Here you will find a very basic CNN.

In [None]:
model = None

model = Sequential()

model.add(Conv2D(4, (3, 3), activation='relu', padding='same', input_shape=(256, 256, 3)))
model.add(Conv2D(1, (3, 3), activation='sigmoid', padding='same'))

model.summary()

# 1.2 Train the model

Choose your hyperparameters

In [None]:
####
# If weighted_binary_crossentropy used
ones_weight = 26.0
zeros_weight = 1.0
####
loss = weighted_binary_crossentropy
learning_rate=0.01
batch_size = 16
epochs = 4

In [None]:
metrics = [tf.keras.metrics.BinaryAccuracy(), recall_m, precision_m, f1_m]

from tensorflow.keras.callbacks import EarlyStopping 

callback = EarlyStopping(monitor=f1_m, mode = 'max', patience=5)

model.compile(optimizer = Adam(learning_rate=learning_rate), metrics = metrics, loss = loss)

history = model.fit(train_ds, epochs = epochs, validation_data = val_ds, batch_size=batch_size, callbacks = [callback])

# 1.3 Evaluate the model 

In [None]:
model_score = model.evaluate(test_ds)
print_score(model_score)

# 1.4 Display predictions

In [None]:
# Diplay Tri-bands, mask and prediction of the model2
display_sample_prediction(model, triband_img_paths_test, mask_img_paths_test)

We can see it with a Confusion Matrix

In [None]:
test_gt_masks = load_masks(mask_img_paths_test, img_size=img_size)

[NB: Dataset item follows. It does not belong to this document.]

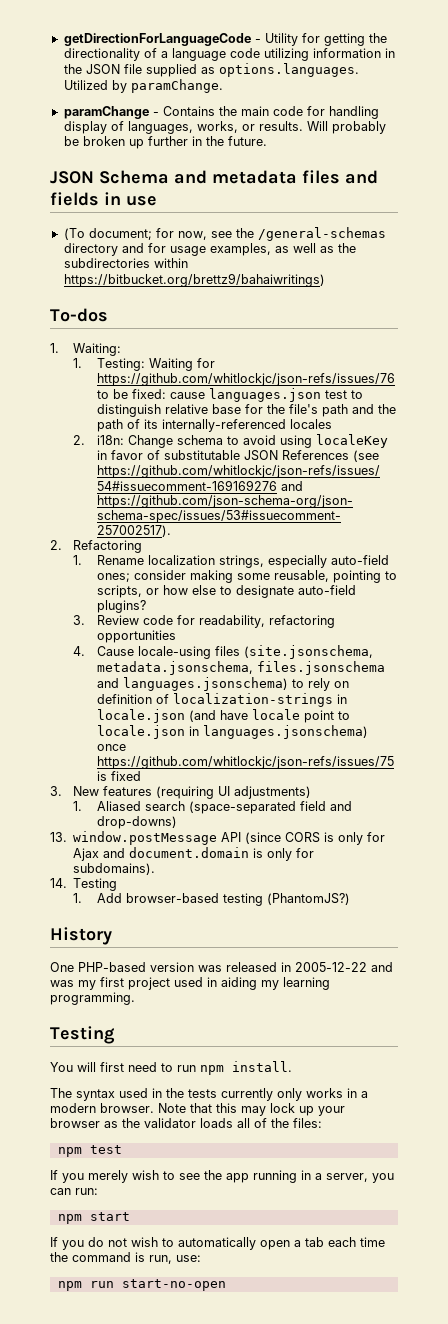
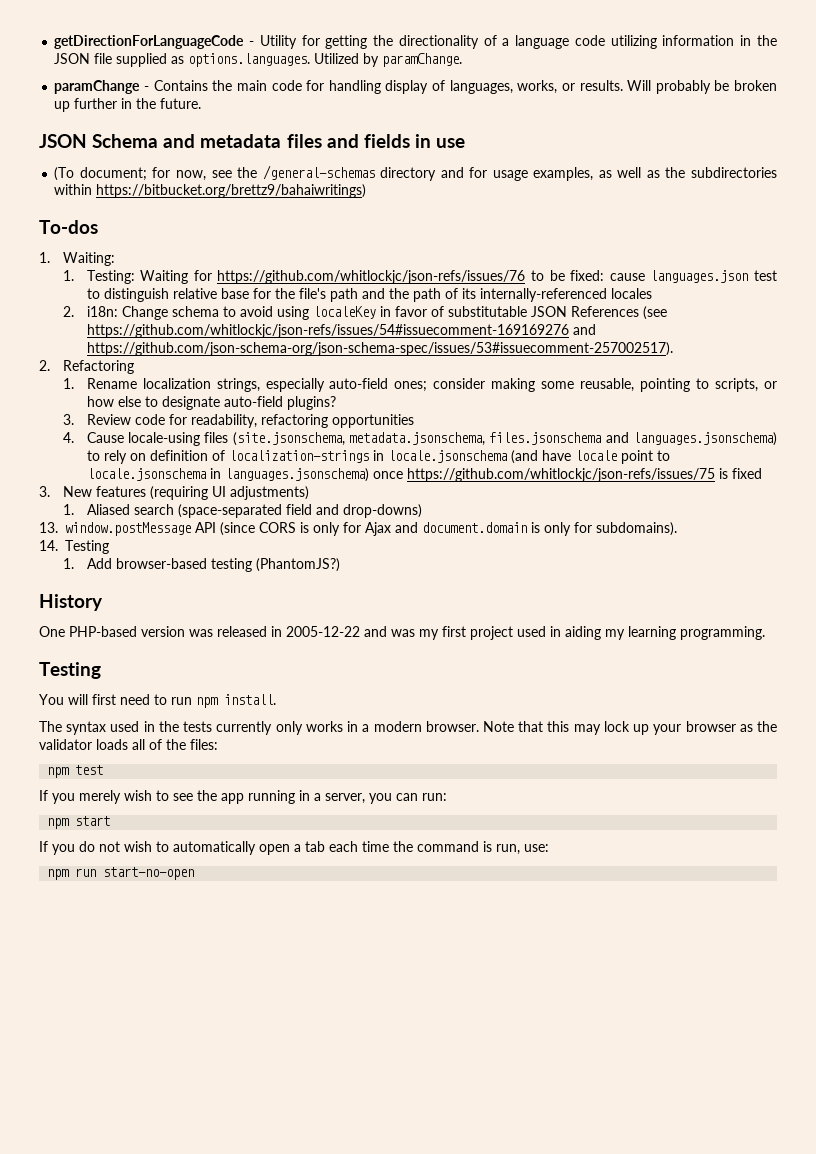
[96,709,185,723] locale.json -> [387,450,507,463] locale.jsonschema
[96,725,185,739] locale.json -> [86,468,206,481] locale.jsonschema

display_confusion_matrix(predict(model, test_ds), test_gt_masks)

Print scores again ...

In [None]:
print_score(model_score)

# 1.5 Track your tests if you want !  

| test n°       |example| 1     | 2     | 3     | 4     | 5     | 6     | 7     | 8     | 9     | 10    | ...   | 
| ---           | ---   | ---   | ---   | ---   | ---   | ---   | ---   | ---   | ---   | ---   | ---   | ---   |
| f1_score      | 0.83  | ?     | ?     | ?     | ?     | ?     | ?     | ?     | ?     | ?     | ?     | ?     |
| recall        | 0.97  | ?     | ?     | ?     | ?     | ?     | ?     | ?     | ?     | ?     | ?     | ?     |
| precision     | 0.72  | ?     | ?     | ?     | ?     | ?     | ?     | ?     | ?     | ?     | ?     | ?     |
| epochs        | 4     | ?     | ?     | ?     | ?     | ?     | ?     | ?     | ?     | ?     | ?     | ?     |
| batch_size    | 16    | ?     | ?     | ?     | ?     | ?     | ?     | ?     | ?     | ?     | ?     | ?     |
| learning rate | 0.01  | ?     | ?     | ?     | ?     | ?     | ?     | ?     | ?     | ?     | ?     | ?     |
| loss          | Dice  | ?     | ?     | ?     | ?     | ?     | ?     | ?     | ?     | ?     | ?     | ?     |
| class weight  | None  | ?     | ?     | ?     | ?     | ?     | ?     | ?     | ?     | ?     | ?     | ?     |
| n conv2d      | 3     | ?     | ?     | ?     | ?     | ?     | ?     | ?     | ?     | ?     | ?     | ?     |
| n conv2dT     | 2     | ?     | ?     | ?     | ?     | ?     | ?     | ?     | ?     | ?     | ?     | ?     |
| n params      | 1033  | ?     | ?     | ?     | ?     | ?     | ?     | ?     | ?     | ?     | ?     | ?     |